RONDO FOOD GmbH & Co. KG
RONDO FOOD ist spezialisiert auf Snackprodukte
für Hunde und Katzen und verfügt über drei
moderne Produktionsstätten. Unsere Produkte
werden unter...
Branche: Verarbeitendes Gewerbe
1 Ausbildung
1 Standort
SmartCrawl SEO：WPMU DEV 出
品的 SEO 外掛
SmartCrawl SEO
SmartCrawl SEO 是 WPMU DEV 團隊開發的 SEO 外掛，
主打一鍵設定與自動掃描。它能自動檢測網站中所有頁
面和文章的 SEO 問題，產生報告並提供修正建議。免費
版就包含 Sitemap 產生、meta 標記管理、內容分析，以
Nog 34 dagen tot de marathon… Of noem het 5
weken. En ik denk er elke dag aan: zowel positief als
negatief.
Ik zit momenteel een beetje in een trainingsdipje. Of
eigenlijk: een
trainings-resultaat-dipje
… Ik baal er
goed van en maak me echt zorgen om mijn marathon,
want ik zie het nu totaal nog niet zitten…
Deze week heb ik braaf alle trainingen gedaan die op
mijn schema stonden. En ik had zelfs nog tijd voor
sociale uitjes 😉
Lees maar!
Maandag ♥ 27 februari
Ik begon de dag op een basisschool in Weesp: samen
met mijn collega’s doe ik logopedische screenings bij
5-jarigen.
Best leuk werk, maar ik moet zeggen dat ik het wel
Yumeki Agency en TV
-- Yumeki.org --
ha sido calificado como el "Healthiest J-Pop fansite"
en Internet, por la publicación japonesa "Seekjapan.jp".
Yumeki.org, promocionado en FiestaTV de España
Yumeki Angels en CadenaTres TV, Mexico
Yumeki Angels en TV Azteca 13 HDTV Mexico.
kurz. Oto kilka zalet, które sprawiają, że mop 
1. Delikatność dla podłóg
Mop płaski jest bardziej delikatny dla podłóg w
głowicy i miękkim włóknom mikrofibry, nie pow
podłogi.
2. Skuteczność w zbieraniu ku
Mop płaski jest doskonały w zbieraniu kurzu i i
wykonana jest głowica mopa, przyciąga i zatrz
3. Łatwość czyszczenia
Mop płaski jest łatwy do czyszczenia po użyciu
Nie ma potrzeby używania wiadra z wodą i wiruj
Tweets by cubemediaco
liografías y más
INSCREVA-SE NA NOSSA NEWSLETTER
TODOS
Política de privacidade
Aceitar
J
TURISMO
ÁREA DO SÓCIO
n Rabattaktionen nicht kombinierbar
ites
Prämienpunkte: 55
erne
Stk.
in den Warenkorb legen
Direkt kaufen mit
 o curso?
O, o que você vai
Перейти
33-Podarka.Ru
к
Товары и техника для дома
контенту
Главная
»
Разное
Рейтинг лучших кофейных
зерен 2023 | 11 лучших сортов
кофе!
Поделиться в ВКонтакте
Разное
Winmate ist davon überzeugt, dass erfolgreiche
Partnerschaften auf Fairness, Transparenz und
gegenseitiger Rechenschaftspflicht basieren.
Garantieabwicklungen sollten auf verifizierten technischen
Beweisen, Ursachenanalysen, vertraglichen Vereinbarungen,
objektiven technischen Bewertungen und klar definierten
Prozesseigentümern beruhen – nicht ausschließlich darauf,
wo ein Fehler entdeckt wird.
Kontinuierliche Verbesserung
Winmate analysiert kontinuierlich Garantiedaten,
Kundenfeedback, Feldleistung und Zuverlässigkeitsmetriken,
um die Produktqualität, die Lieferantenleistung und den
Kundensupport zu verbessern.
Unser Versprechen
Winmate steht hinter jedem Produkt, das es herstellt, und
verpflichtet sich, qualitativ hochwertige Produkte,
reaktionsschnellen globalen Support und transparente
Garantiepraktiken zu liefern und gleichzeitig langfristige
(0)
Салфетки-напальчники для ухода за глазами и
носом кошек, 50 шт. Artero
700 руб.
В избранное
- - - - - - -
◆ **Task details**: Please reproduce every line of the entries above character for character, keeping the original line breaks.

◆ **Answer space**:
RONDO FOOD GmbH & Co. KG
RONDO FOOD ist spezialisiert auf Snackprodukte
für Hunde und Katzen und verfügt über drei
moderne Produktionsstätten. Unsere Produkte
werden unter...
Branche: Verarbeitendes Gewerbe
1 Ausbildung
1 Standort
SmartCrawl SEO：WPMU DEV 出
品的 SEO 外掛
SmartCrawl SEO
SmartCrawl SEO 是 WPMU DEV 團隊開發的 SEO 外掛，
主打一鍵設定與自動掃描。它能自動檢測網站中所有頁
面和文章的 SEO 問題，產生報告並提供修正建議。免費
版就包含 Sitemap 產生、meta 標記管理、內容分析，以
Nog 34 dagen tot de marathon… Of noem het 5
weken. En ik denk er elke dag aan: zowel positief als
negatief.
Ik zit momenteel een beetje in een trainingsdipje. Of
eigenlijk: een
trainings-resultaat-dipje
… Ik baal er
goed van en maak me echt zorgen om mijn marathon,
want ik zie het nu totaal nog niet zitten…
Deze week heb ik braaf alle trainingen gedaan die op
mijn schema stonden. En ik had zelfs nog tijd voor
sociale uitjes 😉
Lees maar!
Maandag ♥ 27 februari
Ik begon de dag op een basisschool in Weesp: samen
met mijn collega’s doe ik logopedische screenings bij
5-jarigen.
Best leuk werk, maar ik moet zeggen dat ik het wel
Yumeki Agency en TV
-- Yumeki.org --
ha sido calificado como el "Healthiest J-Pop fansite"
en Internet, por la publicación japonesa "Seekjapan.jp".
Yumeki.org, promocionado en FiestaTV de España
Yumeki Angels en CadenaTres TV, Mexico
Yumeki Angels en TV Azteca 13 HDTV Mexico.
kurz. Oto kilka zalet, które sprawiają, że mop 
1. Delikatność dla podłóg
Mop płaski jest bardziej delikatny dla podłóg w
głowicy i miękkim włóknom mikrofibry, nie pow
podłogi.
2. Skuteczność w zbieraniu ku
Mop płaski jest doskonały w zbieraniu kurzu i i
wykonana jest głowica mopa, przyciąga i zatrz
3. Łatwość czyszczenia
Mop płaski jest łatwy do czyszczenia po użyciu
Nie ma potrzeby używania wiadra z wodą i wiruj
Tweets by cubemediaco
liografías y más
INSCREVA-SE NA NOSSA NEWSLETTER
TODOS
Política de privacidade
Aceitar
J
TURISMO
ÁREA DO SÓCIO
n Rabattaktionen nicht kombinierbar
ites
Prämienpunkte: 55
erne
Stk.
in den Warenkorb legen
Direkt kaufen mit
 o curso?
O, o que você vai
Перейти
33-Podarka.Ru
к
Товары и техника для дома
контенту
Главная
»
Разное
Рейтинг лучших кофейных
зерен 2023 | 11 лучших сортов
кофе!
Поделиться в ВКонтакте
Разное
Winmate ist davon überzeugt, dass erfolgreiche
Partnerschaften auf Fairness, Transparenz und
gegenseitiger Rechenschaftspflicht basieren.
Garantieabwicklungen sollten auf verifizierten technischen
Beweisen, Ursachenanalysen, vertraglichen Vereinbarungen,
objektiven technischen Bewertungen und klar definierten
Prozesseigentümern beruhen – nicht ausschließlich darauf,
wo ein Fehler entdeckt wird.
Kontinuierliche Verbesserung
Winmate analysiert kontinuierlich Garantiedaten,
Kundenfeedback, Feldleistung und Zuverlässigkeitsmetriken,
um die Produktqualität, die Lieferantenleistung und den
Kundensupport zu verbessern.
Unser Versprechen
Winmate steht hinter jedem Produkt, das es herstellt, und
verpflichtet sich, qualitativ hochwertige Produkte,
reaktionsschnellen globalen Support und transparente
Garantiepraktiken zu liefern und gleichzeitig langfristige
(0)
Салфетки-напальчники для ухода за глазами и
носом кошек, 50 шт. Artero
700 руб.
В избранное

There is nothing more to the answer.